= William Henry Merrill =

American electrical engineer

William Henry Merrill (December 29, 1868 – September 17, 1923) was an American electrical engineer who founded Underwriters Laboratories (UL) in 1894.

==Biography==
Merrill was born December 29, 1868, in Warsaw, New York. He was the son of William Henry Merrill Jr. (1840–1907), an editorial writer of the Boston Herald, and Flora Agnes Judd (1842–1880). He graduated from the Massachusetts Institute of Technology (MIT) in 1889. In 1897 he married Bessie A. Henderson (1872–1956); they had five children.
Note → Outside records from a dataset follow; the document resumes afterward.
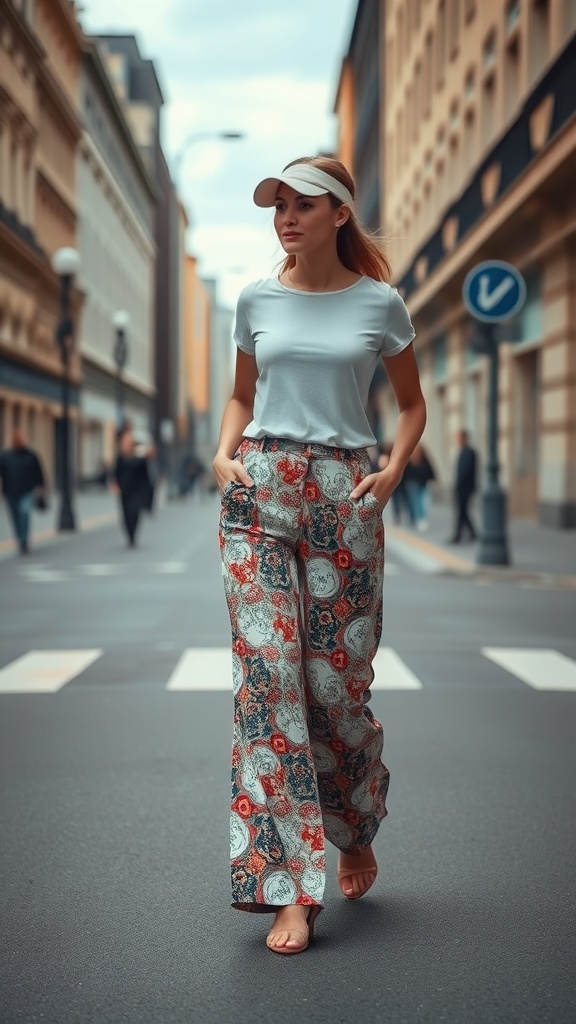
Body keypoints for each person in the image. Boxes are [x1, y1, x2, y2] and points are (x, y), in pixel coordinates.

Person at [213, 156, 426, 955]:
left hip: (345, 492)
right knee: (269, 683)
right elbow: (241, 393)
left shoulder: (379, 303)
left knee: (336, 688)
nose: (286, 218)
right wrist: (223, 454)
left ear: (339, 214)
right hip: (260, 488)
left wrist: (393, 469)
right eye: (278, 206)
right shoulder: (255, 299)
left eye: (303, 205)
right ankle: (288, 890)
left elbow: (412, 404)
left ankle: (356, 824)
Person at [0, 429, 46, 555]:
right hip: (10, 492)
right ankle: (20, 539)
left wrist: (40, 487)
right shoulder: (6, 456)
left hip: (27, 491)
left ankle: (24, 540)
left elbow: (39, 472)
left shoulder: (31, 455)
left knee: (24, 514)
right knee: (15, 517)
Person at [111, 426, 153, 547]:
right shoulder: (120, 458)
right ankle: (129, 536)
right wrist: (115, 484)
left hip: (137, 490)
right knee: (126, 513)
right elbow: (116, 472)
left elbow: (145, 473)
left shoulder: (139, 457)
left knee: (135, 512)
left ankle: (133, 535)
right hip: (125, 490)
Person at [449, 429, 478, 543]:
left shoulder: (469, 452)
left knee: (462, 511)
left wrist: (460, 485)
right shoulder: (462, 451)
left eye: (460, 438)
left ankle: (459, 536)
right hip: (461, 487)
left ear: (465, 438)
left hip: (465, 488)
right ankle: (471, 533)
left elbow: (466, 472)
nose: (458, 440)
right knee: (463, 511)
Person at [376, 441, 414, 526]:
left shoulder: (387, 458)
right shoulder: (399, 458)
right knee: (406, 499)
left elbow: (381, 468)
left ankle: (398, 516)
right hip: (402, 481)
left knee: (398, 500)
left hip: (395, 482)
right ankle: (410, 516)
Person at [404, 442, 436, 531]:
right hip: (412, 484)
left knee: (422, 502)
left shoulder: (424, 460)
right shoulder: (409, 460)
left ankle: (421, 518)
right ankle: (416, 518)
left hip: (423, 483)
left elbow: (430, 469)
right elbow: (405, 472)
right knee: (415, 502)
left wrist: (433, 479)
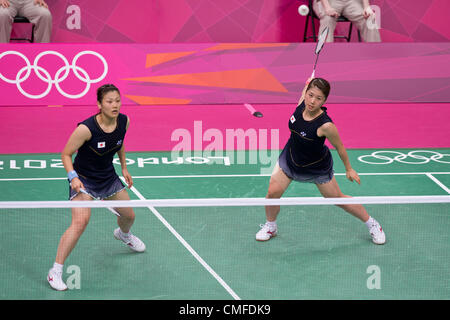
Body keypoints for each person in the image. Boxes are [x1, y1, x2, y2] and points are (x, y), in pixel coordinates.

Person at [256, 77, 385, 245]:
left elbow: (340, 147)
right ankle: (271, 226)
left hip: (316, 167)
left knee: (337, 198)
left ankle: (372, 224)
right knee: (272, 194)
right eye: (310, 95)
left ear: (324, 100)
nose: (312, 101)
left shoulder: (326, 126)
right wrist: (308, 86)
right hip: (291, 158)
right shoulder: (303, 101)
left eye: (318, 98)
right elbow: (305, 94)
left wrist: (349, 168)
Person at [47, 84, 146, 291]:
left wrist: (125, 167)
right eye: (109, 101)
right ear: (99, 104)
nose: (115, 105)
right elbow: (66, 154)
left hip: (108, 178)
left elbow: (119, 144)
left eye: (117, 100)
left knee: (129, 216)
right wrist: (72, 177)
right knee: (80, 222)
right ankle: (55, 271)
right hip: (84, 180)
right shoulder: (86, 128)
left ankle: (123, 234)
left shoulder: (124, 121)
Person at [313, 0, 380, 42]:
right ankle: (324, 55)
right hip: (327, 2)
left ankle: (376, 53)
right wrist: (327, 8)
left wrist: (366, 6)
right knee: (328, 18)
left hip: (352, 2)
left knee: (368, 18)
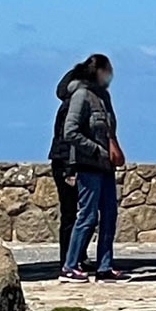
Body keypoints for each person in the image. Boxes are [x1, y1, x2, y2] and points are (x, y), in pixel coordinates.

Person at [60, 54, 126, 283]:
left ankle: (105, 266)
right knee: (86, 216)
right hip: (88, 164)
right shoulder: (81, 96)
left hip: (106, 166)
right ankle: (70, 265)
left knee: (110, 215)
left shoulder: (104, 97)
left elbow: (109, 129)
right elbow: (70, 132)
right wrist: (95, 150)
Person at [49, 65, 94, 271]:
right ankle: (70, 259)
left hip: (68, 162)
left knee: (80, 214)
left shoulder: (72, 102)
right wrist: (70, 170)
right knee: (72, 215)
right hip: (67, 164)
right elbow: (68, 138)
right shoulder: (74, 105)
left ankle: (76, 256)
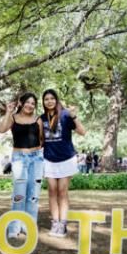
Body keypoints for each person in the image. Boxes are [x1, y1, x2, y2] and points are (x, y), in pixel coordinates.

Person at [0, 92, 45, 239]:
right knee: (19, 195)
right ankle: (14, 228)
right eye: (28, 102)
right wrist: (8, 112)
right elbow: (2, 129)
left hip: (36, 159)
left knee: (33, 195)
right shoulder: (13, 118)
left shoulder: (38, 120)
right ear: (21, 103)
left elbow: (42, 139)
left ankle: (29, 227)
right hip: (19, 159)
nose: (30, 105)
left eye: (33, 103)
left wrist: (36, 153)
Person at [41, 89, 86, 237]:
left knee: (62, 191)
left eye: (52, 98)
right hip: (49, 159)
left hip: (66, 158)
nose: (49, 101)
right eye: (46, 99)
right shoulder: (42, 118)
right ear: (43, 102)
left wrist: (74, 115)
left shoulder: (65, 115)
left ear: (56, 100)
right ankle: (55, 223)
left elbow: (82, 131)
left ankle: (63, 224)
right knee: (52, 191)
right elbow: (40, 140)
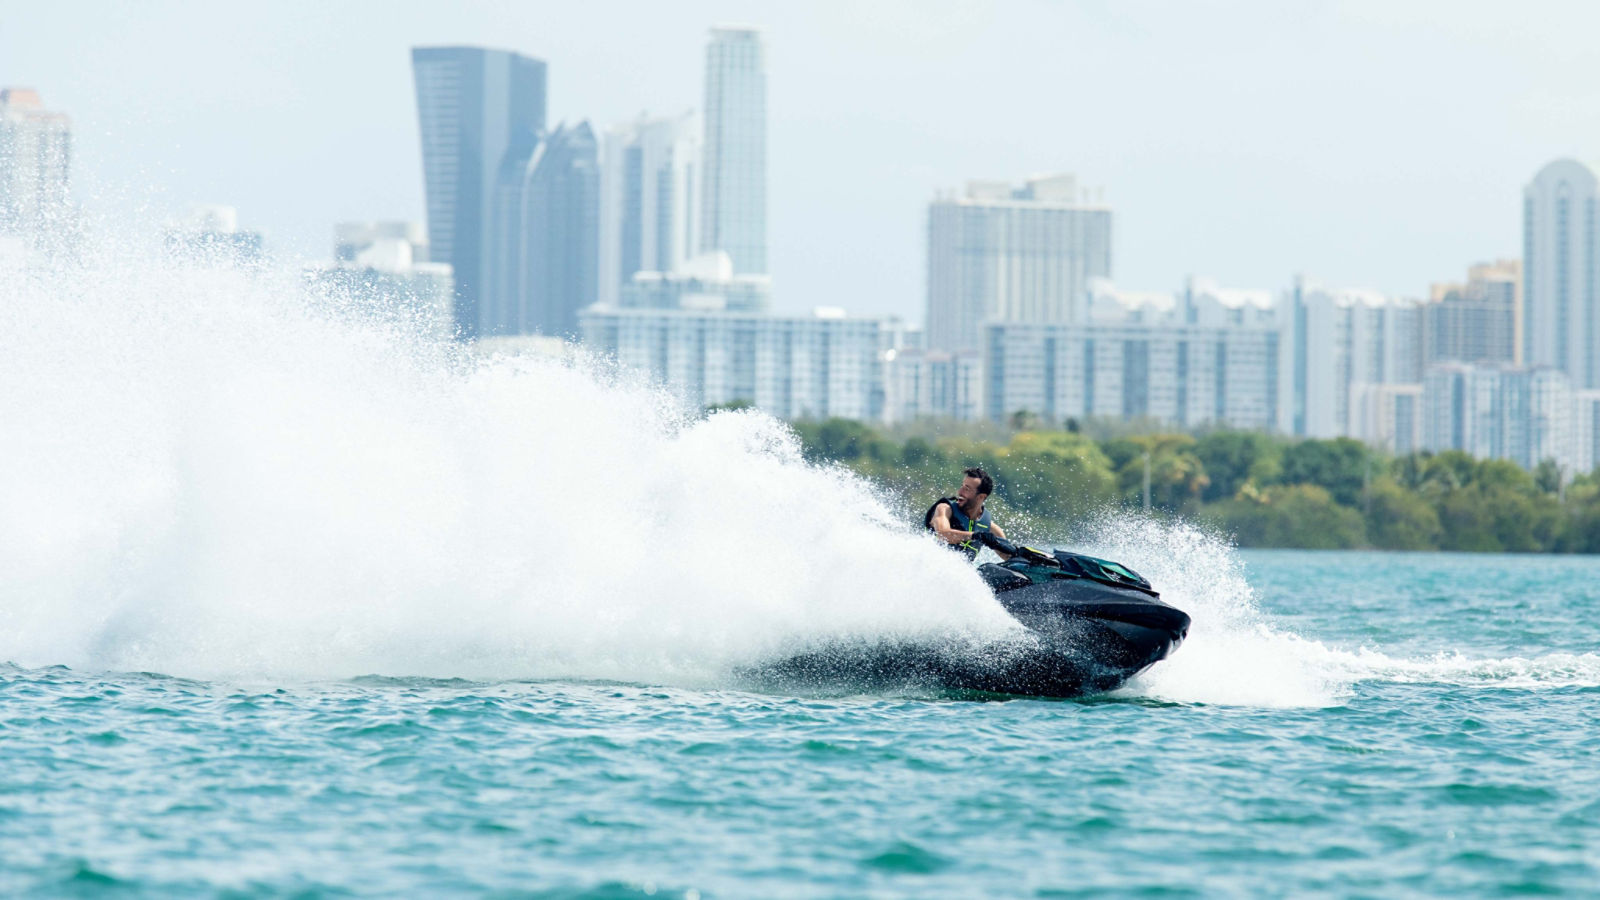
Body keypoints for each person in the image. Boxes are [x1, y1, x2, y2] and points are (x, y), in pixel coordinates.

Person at [925, 467, 1013, 562]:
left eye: (966, 489)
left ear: (981, 497)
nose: (960, 492)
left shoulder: (990, 528)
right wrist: (976, 536)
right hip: (929, 567)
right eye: (962, 486)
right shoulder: (944, 509)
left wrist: (1021, 555)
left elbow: (1008, 556)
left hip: (961, 571)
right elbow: (943, 534)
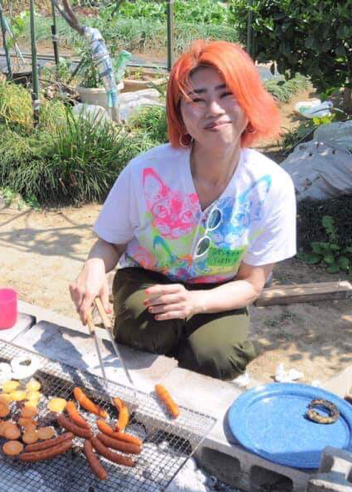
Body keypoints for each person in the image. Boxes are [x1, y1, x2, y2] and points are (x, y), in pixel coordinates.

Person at [69, 40, 296, 380]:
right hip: (149, 278)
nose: (213, 110)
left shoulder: (271, 185)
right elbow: (111, 243)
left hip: (219, 289)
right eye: (196, 99)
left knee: (217, 355)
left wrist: (195, 303)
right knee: (144, 329)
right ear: (179, 112)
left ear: (250, 100)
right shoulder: (146, 171)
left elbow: (251, 284)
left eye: (227, 94)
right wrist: (93, 266)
He was a member of the Midday and University clubs of Chicago and of the Sigma Chi college fraternity. He died on September 17, 1923, at the Presbyterian Hospital in Chicago, Illinois. His burial was held at the Merrill Plot at Warsaw Cemetery in Warsaw, Wyoming County, New York.

== Career ==
Merrill began his professional career as an electrical engineer in Boston, Massachusetts. In 1893, he was hired by insurers for the World's Columbian Exposition in Chicago to examine the safety of the electrical wiring in the Palace of Electricity. This experience led him to eventually found the Underwriter's Electrical Bureau in 1894, which later became Underwriters Laboratories in 1903. From 1903 to 1909, he was the Secretary and Treasurer of the National Fire Protection Association, becoming the President of the association from 1910 to 1912. In 1916 he became the first president of Underwriters Laboratories, which subsequently grew into an international safety consulting and certification company. In 1918 he was drafted for war service at $1 per year, serving as chairman of the fire prevention section of the war industries board.